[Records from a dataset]
########

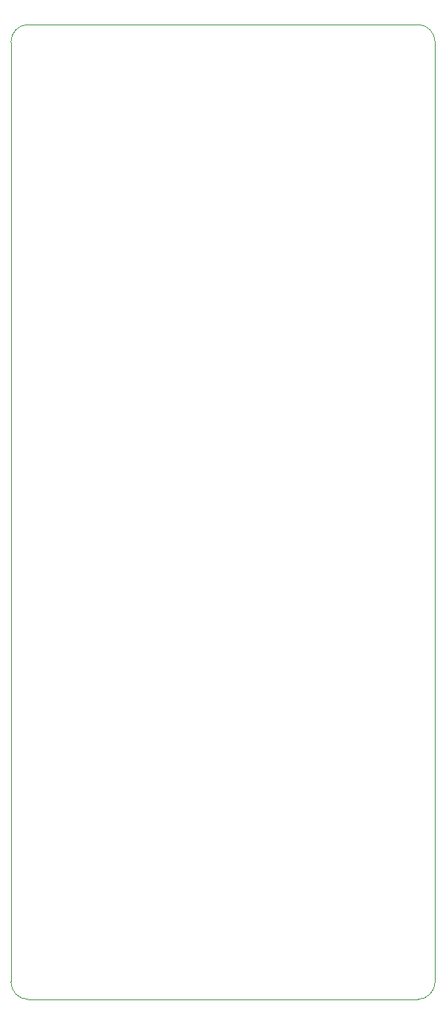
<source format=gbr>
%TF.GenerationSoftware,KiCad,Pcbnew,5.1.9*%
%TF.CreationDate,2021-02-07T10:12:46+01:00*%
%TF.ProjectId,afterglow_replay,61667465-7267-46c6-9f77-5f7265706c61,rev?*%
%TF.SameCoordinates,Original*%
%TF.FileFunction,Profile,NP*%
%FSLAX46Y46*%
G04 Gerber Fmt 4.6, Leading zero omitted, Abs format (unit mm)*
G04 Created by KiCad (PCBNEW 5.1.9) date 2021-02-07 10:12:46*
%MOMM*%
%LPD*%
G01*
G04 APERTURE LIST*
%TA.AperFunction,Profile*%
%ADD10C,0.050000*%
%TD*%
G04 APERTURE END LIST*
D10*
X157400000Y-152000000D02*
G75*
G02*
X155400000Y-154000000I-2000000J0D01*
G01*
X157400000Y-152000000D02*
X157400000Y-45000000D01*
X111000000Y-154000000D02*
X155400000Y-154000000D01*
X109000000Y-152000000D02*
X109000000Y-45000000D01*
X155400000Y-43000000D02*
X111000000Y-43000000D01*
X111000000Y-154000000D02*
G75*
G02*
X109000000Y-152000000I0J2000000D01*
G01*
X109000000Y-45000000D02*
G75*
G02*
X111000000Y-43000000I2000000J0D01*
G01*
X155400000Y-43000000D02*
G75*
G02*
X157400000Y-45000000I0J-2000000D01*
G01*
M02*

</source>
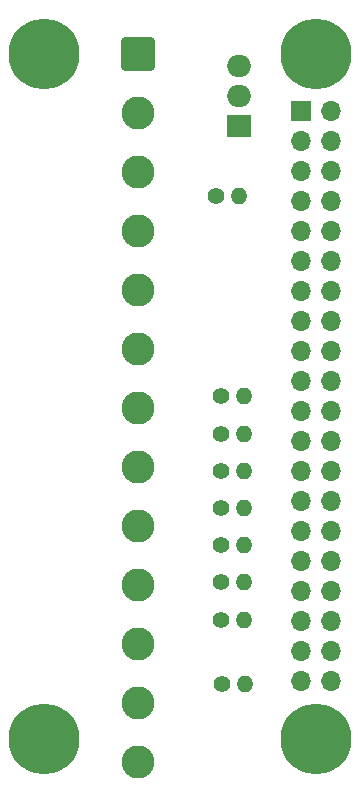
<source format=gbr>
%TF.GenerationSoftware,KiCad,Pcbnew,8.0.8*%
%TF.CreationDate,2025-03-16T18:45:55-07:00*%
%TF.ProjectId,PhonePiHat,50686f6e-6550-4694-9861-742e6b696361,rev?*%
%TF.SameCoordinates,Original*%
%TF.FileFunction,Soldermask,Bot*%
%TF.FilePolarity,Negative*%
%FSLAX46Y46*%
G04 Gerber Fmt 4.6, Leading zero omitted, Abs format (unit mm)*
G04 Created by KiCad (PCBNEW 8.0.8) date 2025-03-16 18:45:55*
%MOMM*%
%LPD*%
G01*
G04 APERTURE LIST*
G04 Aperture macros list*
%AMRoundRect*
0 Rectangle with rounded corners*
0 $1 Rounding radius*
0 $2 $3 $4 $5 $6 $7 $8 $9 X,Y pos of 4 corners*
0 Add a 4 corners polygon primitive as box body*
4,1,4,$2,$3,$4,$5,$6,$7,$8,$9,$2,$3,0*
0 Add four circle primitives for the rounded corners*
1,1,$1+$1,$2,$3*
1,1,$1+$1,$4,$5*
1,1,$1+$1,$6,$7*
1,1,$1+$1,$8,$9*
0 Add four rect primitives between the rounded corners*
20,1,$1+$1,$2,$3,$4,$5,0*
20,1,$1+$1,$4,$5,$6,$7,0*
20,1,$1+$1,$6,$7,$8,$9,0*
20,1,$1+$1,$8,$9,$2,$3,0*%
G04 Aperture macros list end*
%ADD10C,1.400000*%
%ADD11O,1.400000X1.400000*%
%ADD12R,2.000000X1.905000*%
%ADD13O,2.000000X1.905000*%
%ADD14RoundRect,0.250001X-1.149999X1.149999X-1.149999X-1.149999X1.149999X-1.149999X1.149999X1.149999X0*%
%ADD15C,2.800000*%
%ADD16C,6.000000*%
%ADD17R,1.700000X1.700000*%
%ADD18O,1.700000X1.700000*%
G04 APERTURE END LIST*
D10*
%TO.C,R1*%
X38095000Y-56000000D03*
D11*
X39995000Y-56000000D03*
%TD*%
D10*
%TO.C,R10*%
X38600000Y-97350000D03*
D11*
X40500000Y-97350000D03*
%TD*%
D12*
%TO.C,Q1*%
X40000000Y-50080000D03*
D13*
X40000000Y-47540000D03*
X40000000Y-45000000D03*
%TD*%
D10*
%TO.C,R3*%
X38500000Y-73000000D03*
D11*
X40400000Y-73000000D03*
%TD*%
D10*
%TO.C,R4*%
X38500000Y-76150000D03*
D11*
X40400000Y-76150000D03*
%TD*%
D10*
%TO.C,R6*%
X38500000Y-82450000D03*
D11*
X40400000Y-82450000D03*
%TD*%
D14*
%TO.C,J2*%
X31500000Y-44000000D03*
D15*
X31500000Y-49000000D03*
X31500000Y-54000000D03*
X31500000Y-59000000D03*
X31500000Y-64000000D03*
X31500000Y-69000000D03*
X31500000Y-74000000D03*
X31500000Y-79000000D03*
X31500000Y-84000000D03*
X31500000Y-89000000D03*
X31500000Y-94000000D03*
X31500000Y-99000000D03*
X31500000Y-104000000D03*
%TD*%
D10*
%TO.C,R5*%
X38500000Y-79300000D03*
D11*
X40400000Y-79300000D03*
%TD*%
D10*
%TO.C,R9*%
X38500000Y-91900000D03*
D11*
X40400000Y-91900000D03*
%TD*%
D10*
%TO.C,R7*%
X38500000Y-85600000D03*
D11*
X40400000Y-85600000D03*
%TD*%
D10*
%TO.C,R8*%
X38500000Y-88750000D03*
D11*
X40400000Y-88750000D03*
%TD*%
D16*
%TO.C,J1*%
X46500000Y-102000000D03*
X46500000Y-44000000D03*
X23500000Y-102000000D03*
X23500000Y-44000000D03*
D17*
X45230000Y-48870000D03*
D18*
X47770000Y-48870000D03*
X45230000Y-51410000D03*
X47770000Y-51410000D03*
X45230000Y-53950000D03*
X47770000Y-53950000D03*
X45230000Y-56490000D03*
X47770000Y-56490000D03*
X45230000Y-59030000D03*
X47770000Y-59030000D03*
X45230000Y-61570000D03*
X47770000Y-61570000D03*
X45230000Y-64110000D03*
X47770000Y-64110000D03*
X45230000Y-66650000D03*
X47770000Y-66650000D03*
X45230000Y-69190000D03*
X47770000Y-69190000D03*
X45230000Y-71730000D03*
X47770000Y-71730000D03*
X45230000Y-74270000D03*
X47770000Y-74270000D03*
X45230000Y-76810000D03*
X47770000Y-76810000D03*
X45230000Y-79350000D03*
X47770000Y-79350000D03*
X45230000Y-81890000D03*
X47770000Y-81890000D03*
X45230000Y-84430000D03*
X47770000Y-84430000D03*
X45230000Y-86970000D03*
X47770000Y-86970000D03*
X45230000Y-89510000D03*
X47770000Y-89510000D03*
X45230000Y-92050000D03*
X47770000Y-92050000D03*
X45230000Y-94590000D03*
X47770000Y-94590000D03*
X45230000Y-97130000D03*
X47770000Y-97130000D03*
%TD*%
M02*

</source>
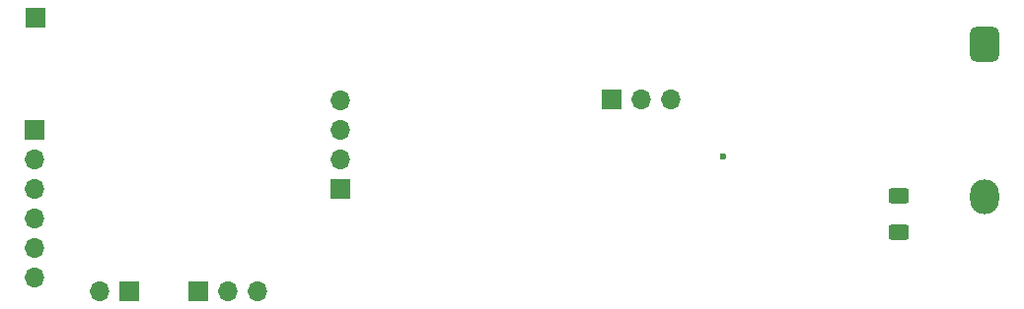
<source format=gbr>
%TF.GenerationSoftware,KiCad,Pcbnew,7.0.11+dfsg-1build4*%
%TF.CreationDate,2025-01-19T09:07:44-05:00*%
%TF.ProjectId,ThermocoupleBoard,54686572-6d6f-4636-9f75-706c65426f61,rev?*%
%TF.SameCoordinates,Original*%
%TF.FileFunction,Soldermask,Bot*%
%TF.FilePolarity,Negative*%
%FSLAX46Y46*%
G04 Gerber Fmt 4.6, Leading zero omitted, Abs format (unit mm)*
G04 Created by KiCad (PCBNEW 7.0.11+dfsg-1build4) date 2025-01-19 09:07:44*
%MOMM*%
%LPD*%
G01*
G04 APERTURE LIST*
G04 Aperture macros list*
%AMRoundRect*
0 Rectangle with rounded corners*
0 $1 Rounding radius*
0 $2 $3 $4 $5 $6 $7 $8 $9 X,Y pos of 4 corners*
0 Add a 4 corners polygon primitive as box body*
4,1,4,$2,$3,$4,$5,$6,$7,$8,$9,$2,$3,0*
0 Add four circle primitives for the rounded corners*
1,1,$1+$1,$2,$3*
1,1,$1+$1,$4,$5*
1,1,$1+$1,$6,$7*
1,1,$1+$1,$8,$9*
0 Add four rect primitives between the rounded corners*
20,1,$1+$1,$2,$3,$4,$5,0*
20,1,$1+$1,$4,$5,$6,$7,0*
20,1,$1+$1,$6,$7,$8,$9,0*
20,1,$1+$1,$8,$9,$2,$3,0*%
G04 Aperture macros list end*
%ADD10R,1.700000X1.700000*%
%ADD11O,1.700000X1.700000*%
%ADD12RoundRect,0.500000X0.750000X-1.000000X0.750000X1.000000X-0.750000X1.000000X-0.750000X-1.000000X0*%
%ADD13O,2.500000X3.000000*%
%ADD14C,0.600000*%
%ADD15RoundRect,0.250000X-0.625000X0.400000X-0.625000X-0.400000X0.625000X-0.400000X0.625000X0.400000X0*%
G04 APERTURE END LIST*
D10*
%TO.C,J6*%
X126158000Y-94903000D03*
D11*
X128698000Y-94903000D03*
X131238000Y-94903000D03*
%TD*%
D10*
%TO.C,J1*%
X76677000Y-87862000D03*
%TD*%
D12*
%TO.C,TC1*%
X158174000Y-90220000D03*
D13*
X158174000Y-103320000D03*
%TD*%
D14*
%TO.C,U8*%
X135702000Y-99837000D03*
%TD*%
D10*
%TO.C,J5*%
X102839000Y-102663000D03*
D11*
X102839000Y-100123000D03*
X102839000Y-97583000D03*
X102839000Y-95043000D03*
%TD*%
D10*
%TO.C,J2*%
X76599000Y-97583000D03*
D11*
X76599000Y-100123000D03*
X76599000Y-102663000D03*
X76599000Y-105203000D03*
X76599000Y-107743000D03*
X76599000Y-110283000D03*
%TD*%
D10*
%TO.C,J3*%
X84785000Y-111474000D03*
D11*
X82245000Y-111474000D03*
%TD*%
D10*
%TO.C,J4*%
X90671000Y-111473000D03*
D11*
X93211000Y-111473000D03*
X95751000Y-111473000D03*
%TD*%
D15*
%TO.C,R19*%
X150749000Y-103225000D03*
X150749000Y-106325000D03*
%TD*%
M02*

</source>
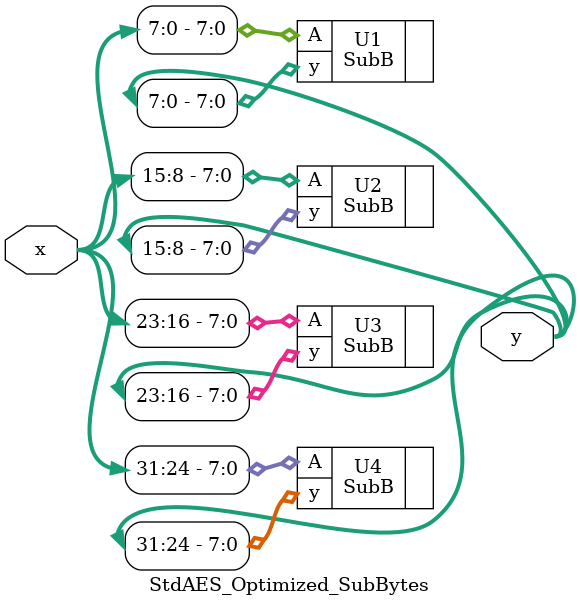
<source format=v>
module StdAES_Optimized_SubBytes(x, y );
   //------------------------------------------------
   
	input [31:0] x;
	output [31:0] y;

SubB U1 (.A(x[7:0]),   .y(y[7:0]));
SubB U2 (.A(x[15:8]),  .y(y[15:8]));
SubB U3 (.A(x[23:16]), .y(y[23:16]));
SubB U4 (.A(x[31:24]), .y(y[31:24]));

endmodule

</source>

########

Your objective: Show each line in the data where the string "GenerationSoftware" appears.

Task response:
%TF.GenerationSoftware,KiCad,Pcbnew,5.1.9*%
%TF.GenerationSoftware,KiCad,Pcbnew,8.0.8*%
%TF.GenerationSoftware,KiCad,Pcbnew,7.0.11+dfsg-1build4*%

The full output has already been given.